Last updated on February 26th, 2020 at 11:00 am
I’ve had some great gaming memories over the years – completing Metal Gear Solid, blowing up my sister in Bomberman, winning the Champions’ League on Pro Evolution Soccer, failing to complete Metal Gear Solid II, defeating Dr Robotnik (who is this Eggman these days?) and spending hours and hours racing against my friends in various guises. Lotus II, Domark’s F1, the original Toca series – I loved them all thanks to their inclusion of a two-player split screen mode where my good friend Andy and I could while away hours, days and weeks battling to win whichever championship we were taking part in. Often these modes slowed the game down, made the graphics worse and left you squinting at an area of screen so small a health and safety officer would have a brown-trousers moment. Yet it didn’t matter as Andy and I were happy in our own little virtual bubble, battling it out against the computer and each other simultaneously.
PGR Split Screen image on Flickr by Bergius (CC Licence)
But ten years on, things have changed and I can’t have this experience anymore. You may argue I should have grown up by now and you’d possibly be right, but indulge me nevertheless. I feel it is not currently possible to get a good racing game with a two-player split-screen for the PlayStation 3. There, I said it. Sure you can get multiplayer these days, and play against your mates on the other side of the world – but not the ones in your actual living room. Don’t get me wrong – I know there are exceptions but the options for this PS3 owner appear severely limited. Gran Turismo: Prologue has a split-screen mode where there are no other cars on the track, leaving you thinking you’re on a strange track day where you’ve rented out the entire circuit and won’t let anyone else have a go. Virtua Racing made that mistake, and that was released in 1992. Ridge Racer, Need for Speed and Motorstorm: Pacific Rift may all be entertaining for the ‘arcade racer’ fans but they’re not really my bag. Wipeout HD has a fun split-screen, but it’s all a bit mental and I get a headache if I play it for more than fifteen minutes, and Sega Rally has it, but unfortunately Sega Rally crap. I want a proper racing game, which brings me to…
F1 on the Wii – a game that I played for the first time last weekend and I feel has got pretty much everything right. To be honest, when you first load it up it looks awful. The graphics seem weak, the animation cartoony and it generally feels out of date (to me anyway, for I have been spoiled with my PlayStation graphics). But boy – does it play well. I spent all of last weekend insatiably lapping Spa with a childish grin on my face and Andy by my side once again.
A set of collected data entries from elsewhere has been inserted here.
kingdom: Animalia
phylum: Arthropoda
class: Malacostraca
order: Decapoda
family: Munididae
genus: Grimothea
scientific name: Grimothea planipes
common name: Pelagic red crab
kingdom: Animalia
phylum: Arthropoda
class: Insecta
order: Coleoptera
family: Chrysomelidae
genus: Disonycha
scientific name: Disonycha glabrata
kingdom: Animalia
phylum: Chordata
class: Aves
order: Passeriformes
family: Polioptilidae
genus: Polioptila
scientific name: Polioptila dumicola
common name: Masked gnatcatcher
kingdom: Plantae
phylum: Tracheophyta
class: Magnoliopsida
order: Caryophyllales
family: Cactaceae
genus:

Even in split-screen mode, the sense of speed seems perfect, the detail is just accurate enough for you to suspend your disbelief that you are actually Lewis Hamilton, and the options are what I have been crying out for. Not only does F1 have a full split-screen two-player mode with no slow-down, but everything is customisable. There are not only options for full realism (component failure, woo!), 100% race distance, fuel use, damage and tyre wear but you can even do a full championship! Finally!
I wrote a piece a couple of weeks ago about how excited I was that Codemasters were finally releasing F1 for the PS3, and that was before I had played the Wii version. Now I intend to pitch a tent outside their HQ in Birmingham and guarantee that I get my hands on a copy as soon as I possibly can. My expectations are now heightened further in that even if Codemasters make exactly the same game as the current version on the Wii, but with better graphics, I will love it.
It’s the relationship with your mate that’s the key thing – Andy and I don’t even have to talk to each other to have a great shared experience and I feel many modern games are missing a huge trick working to a ‘one player to one machine’ philosophy, rather than letting users customise their own preferences. Hopefully soon I’ll be able to sit with Andy once again and share a split-screen racing experience without guns, explosions or crap handling physics. Hopefully. Come September, the 2010 F1 game should be an absolute belter, as should Gran Turismo 5 – but I still feel disappointed that in this day of technological proliferation I should have to buy a whole new console to satisfy my desire for a quality up-to-date two-player split-screen racing game.